What to do: Could you return all of the records exactly, minus their images?

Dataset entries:
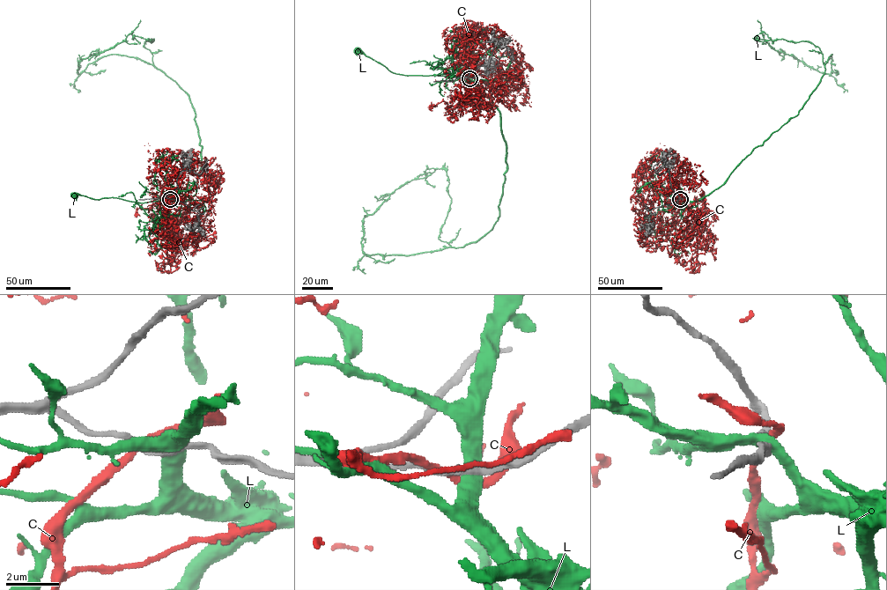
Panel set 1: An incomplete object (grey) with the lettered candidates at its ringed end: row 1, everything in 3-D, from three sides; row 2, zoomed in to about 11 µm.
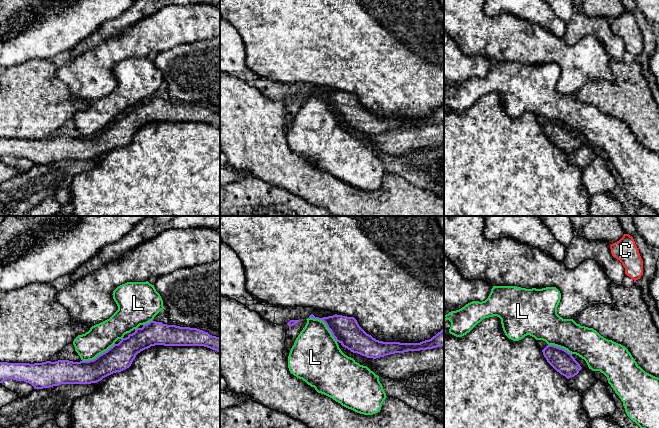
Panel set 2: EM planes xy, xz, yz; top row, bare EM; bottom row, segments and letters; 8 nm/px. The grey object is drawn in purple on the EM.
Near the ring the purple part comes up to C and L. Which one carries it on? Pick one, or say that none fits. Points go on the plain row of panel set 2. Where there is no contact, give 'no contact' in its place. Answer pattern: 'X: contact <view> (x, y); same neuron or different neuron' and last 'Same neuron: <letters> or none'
C: no contact; different neuron
L: contact xz (326, 101); different neuron
Same neuron: none

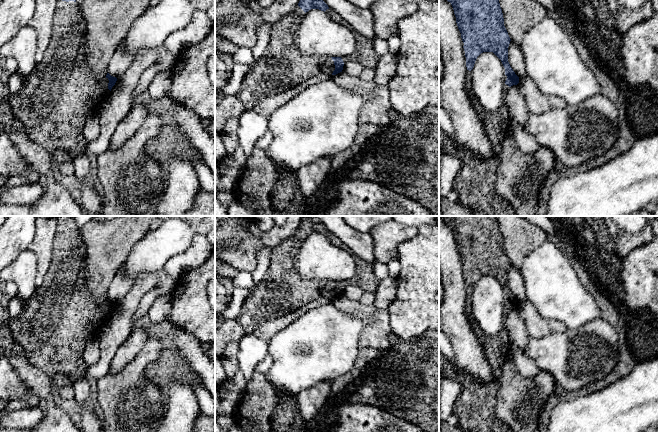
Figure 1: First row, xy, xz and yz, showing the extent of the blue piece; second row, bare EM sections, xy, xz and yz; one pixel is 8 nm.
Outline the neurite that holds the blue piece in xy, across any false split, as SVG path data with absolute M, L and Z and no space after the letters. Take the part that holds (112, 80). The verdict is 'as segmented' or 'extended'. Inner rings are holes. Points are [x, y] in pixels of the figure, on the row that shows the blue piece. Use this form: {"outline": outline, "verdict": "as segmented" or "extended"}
{"outline": "M58 0L52 36L43 59L37 61L36 67L28 76L23 77L21 91L17 95L9 94L6 99L29 139L51 154L57 150L68 151L74 156L84 152L88 145L83 135L86 119L90 114L100 112L103 101L108 98L117 81L116 77L107 73L106 78L100 82L89 67L89 55L85 49L86 30L81 14L81 4L78 4L76 0Z", "verdict": "extended"}

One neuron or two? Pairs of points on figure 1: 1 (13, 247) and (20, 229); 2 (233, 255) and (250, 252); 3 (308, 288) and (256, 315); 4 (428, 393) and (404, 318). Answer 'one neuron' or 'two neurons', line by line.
1: one neuron
2: one neuron
3: one neuron
4: two neurons

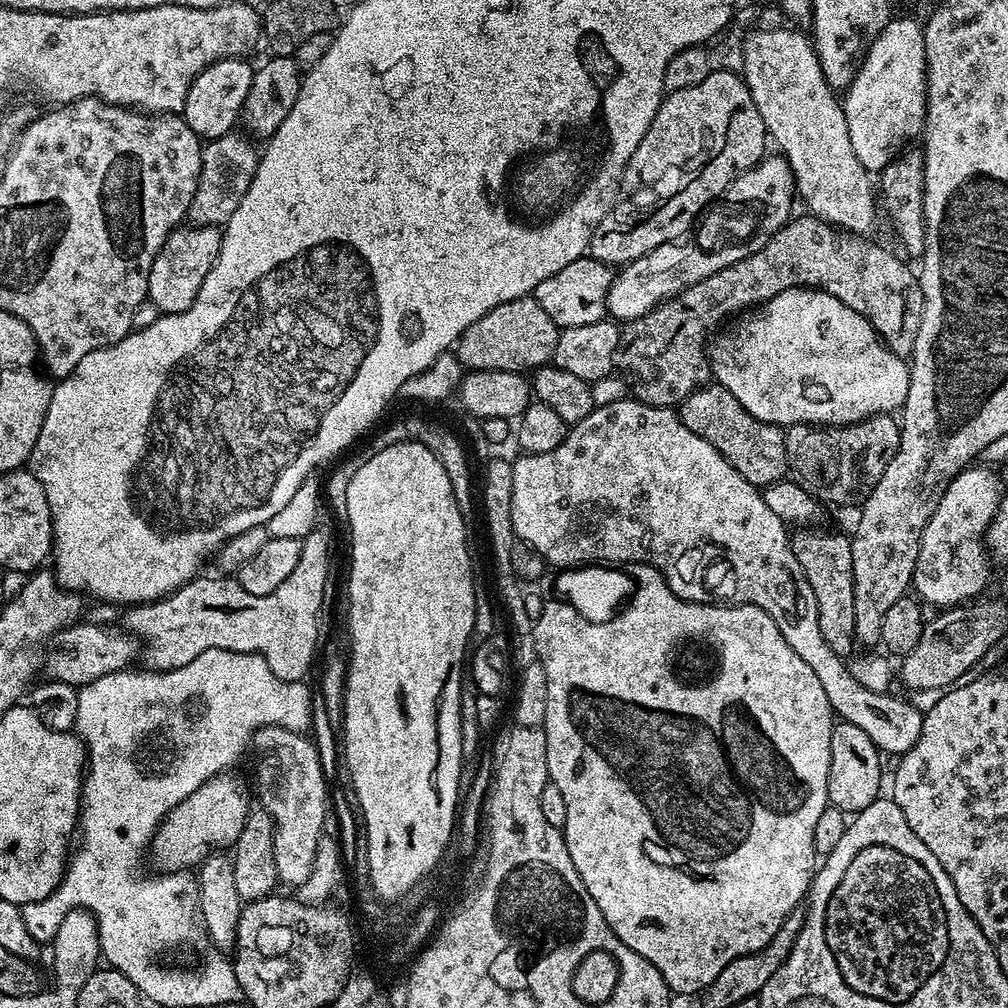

Final answer:
Panel set 1: An incomplete object (grey) with the lettered candidates at its ringed end: row 1, everything in 3-D, from three sides; row 2, zoomed in to about 11 µm.
Panel set 2: EM planes xy, xz, yz; top row, bare EM; bottom row, segments and letters; 8 nm/px. The grey object is drawn in purple on the EM.
Near the ring the purple part comes up to C and L. Which one carries it on? Pick one, or say that none fits. Points go on the plain row of panel set 2. Where there is no contact, give 'no contact' in its place. Answer pattern: 'X: contact <view> (x, y); same neuron or different neuron' and last 'Same neuron: <letters> or none'
C: no contact; different neuron
L: contact xz (326, 101); different neuron
Same neuron: none

Figure 1: First row, xy, xz and yz, showing the extent of the blue piece; second row, bare EM sections, xy, xz and yz; one pixel is 8 nm.
Outline the neurite that holds the blue piece in xy, across any false split, as SVG path data with absolute M, L and Z and no space after the letters. Take the part that holds (112, 80). The verdict is 'as segmented' or 'extended'. Inner rings are holes. Points are [x, y] in pixels of the figure, on the row that shows the blue piece. Use this form: {"outline": outline, "verdict": "as segmented" or "extended"}
{"outline": "M58 0L52 36L43 59L37 61L36 67L28 76L23 77L21 91L17 95L9 94L6 99L29 139L51 154L57 150L68 151L74 156L84 152L88 145L83 135L86 119L90 114L100 112L103 101L108 98L117 81L116 77L107 73L106 78L100 82L89 67L89 55L85 49L86 30L81 14L81 4L78 4L76 0Z", "verdict": "extended"}

One neuron or two? Pairs of points on figure 1: 1 (13, 247) and (20, 229); 2 (233, 255) and (250, 252); 3 (308, 288) and (256, 315); 4 (428, 393) and (404, 318). Answer 'one neuron' or 'two neurons', line by line.
1: one neuron
2: one neuron
3: one neuron
4: two neurons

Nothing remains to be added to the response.